3. NY is a fault state, so I need cause to file for divorce - how do I prove cruel and unusual treatment? (my husband won't agree to a separation, so I have to have cause) Plus, I don't want to lose the house (I make enough that I could refinance it on my own).
I will try to keep this brief, and I will try to keep emotion out of it...but it is very emotional for me, so I am not sure how well I will be able to do that...
I have been married for 3 and a half years (we've been together for 7) to what I thought was a wonderful guy, and I love him with all my heart. However, in the past few months things have gotten scary. My husband has turned from a wonderful, loving man...into a man who denies me affection (not sex - but hand-holding, kissing...even just sitting near each other...).
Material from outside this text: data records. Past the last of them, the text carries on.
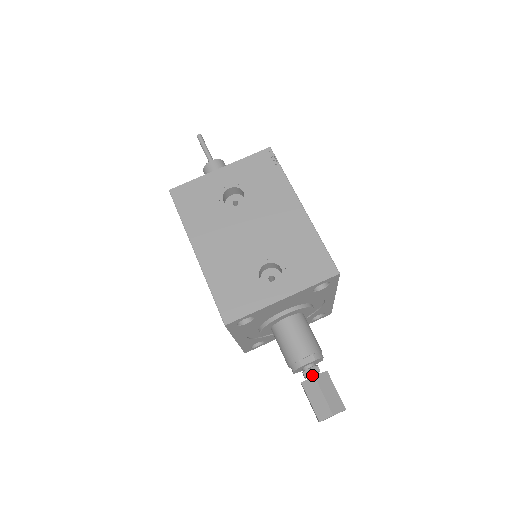
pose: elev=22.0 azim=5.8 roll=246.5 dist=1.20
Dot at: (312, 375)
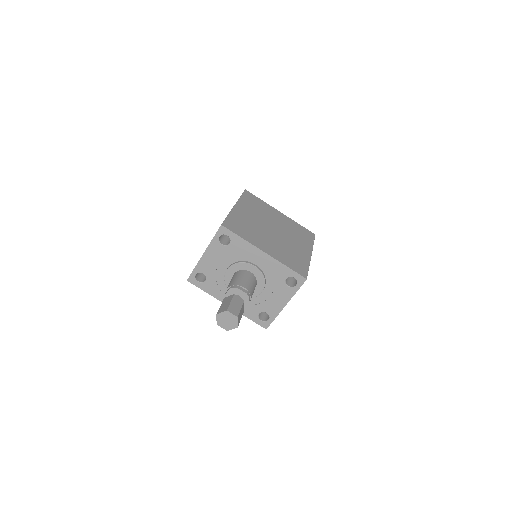
Dot at: occluded
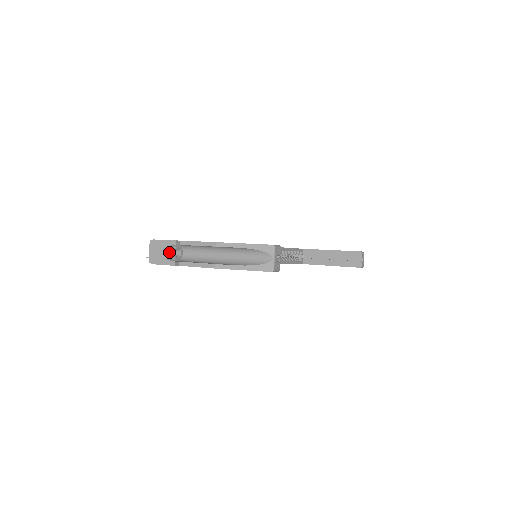
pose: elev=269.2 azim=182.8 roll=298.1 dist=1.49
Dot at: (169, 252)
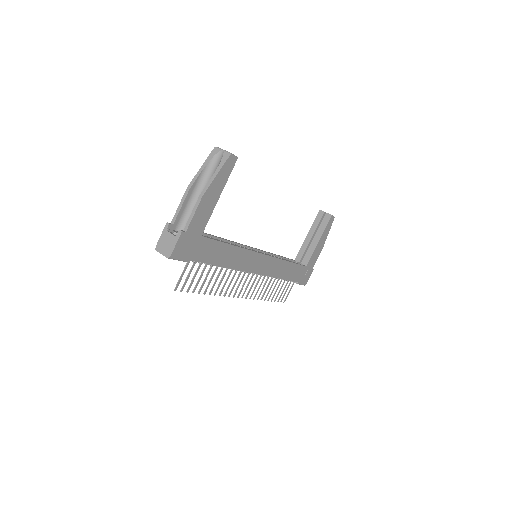
Dot at: (171, 234)
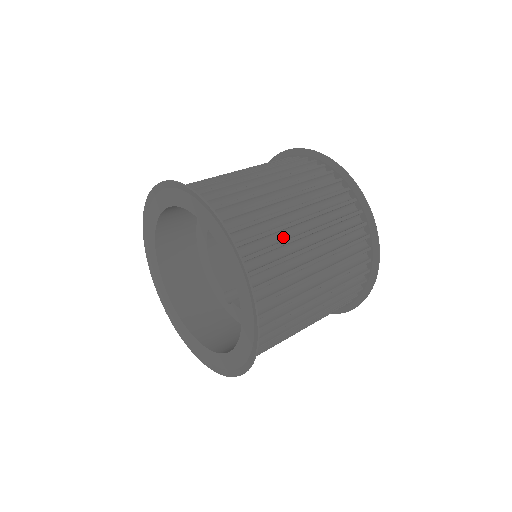
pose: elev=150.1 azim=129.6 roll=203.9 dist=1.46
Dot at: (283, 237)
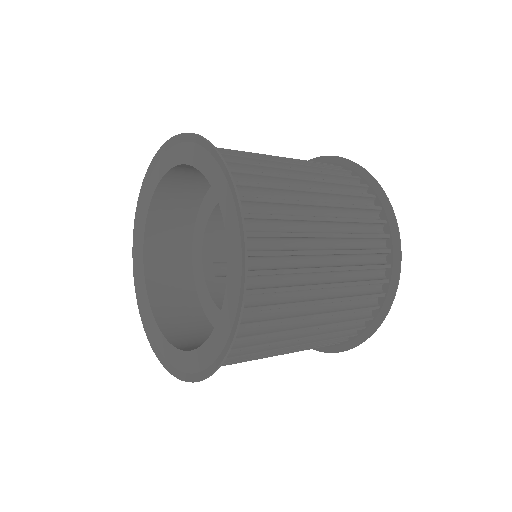
Dot at: occluded
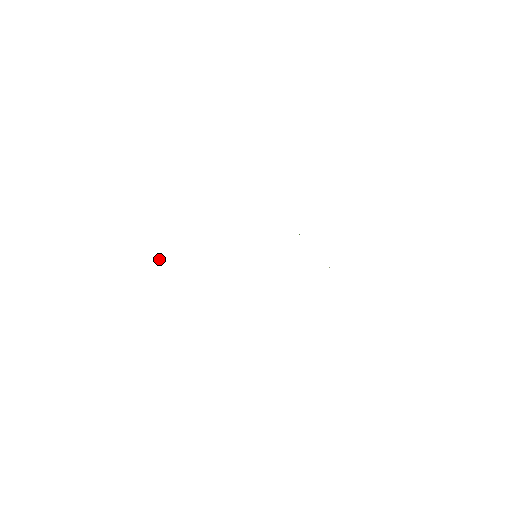
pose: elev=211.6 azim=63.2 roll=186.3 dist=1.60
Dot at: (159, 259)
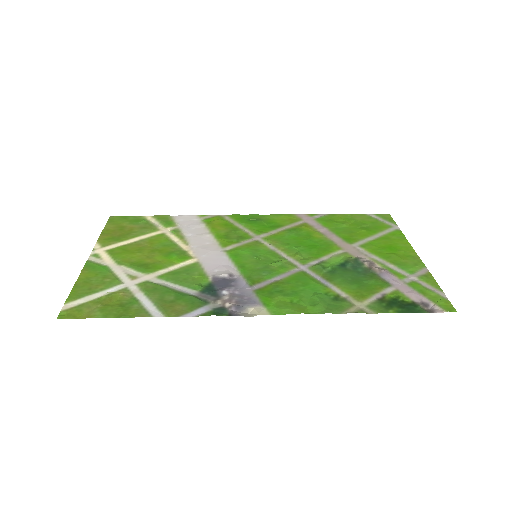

Then...he turned into a man who calls me vile names, says I'm worthless, and pushes, shoves, and hits me (and then an hour later, is all sad and apologetic and says he's sorry and wishes I would stop making him so mad) - seriously...it is almost as thought he has 2 completely separate personalities (and he does NOT remember what he did).
He ONLY does this when we are alone. When we are with other people, he acts as though things are just peachy. However, no one would ever suspect anything, because I do not buise easily, and the few times I HAVE bruised, the bruises are in places where they appear as though I merely bumped into something and gave it to myself.
The other day, 2 things happened that really scared me. First, I told him that if he hit me again, I was going to call 911 (he needs Top Secret Clearance for his job, so he would risk losing his clearance - and thus his job). This only served to make him even madder. So I tried to call 911. He ripped the phone from my hands. I went for my cell phone - he got to it before I did. I tried to get my car keys to leave - he took them from me. I then put up my hands to defend myself, and since I have long fingernails, ended up scratching him (completely unintentional). This enraged him...and he said that if I ever did that again, that he would get a knife and cut himself, and then beat the crap out of me, call the police and say that it was in self-defense because *I* went crazy and went after him with a knife.
I don't really have a lot of friends (I'm more of a homebody - I'd much prefer to stay home and sew than go out to a bar)...and those that I do have, I would be embarrassed to say anything to. My family is not really close enough to be able to help me (and again, I am embarrassed to say anything). I am an over-achiever - I've never failed at ANYTHING I've attempted...but I'm failing at my marriage, and I feel helpless.
Sorry...I know this is not "Dear Abby", but I've never actually told anyone any of this before, and needed to get it out.

My legal questions are:
1. How do I prove DV if I don't have any proof (ie marks or bruises, witnesses, police reports, etc)????
2. How do I get proof, if I can't call the police or have witnesses? Can I tape record him without him knowing??
3. NY is a fault state, so I need cause to file for divorce - how do I prove cruel and unusual treatment? (my husband won't agree to a separation, so I have to have cause) Plus, I don't want to lose the house (I make enough that I could refinance it on my own).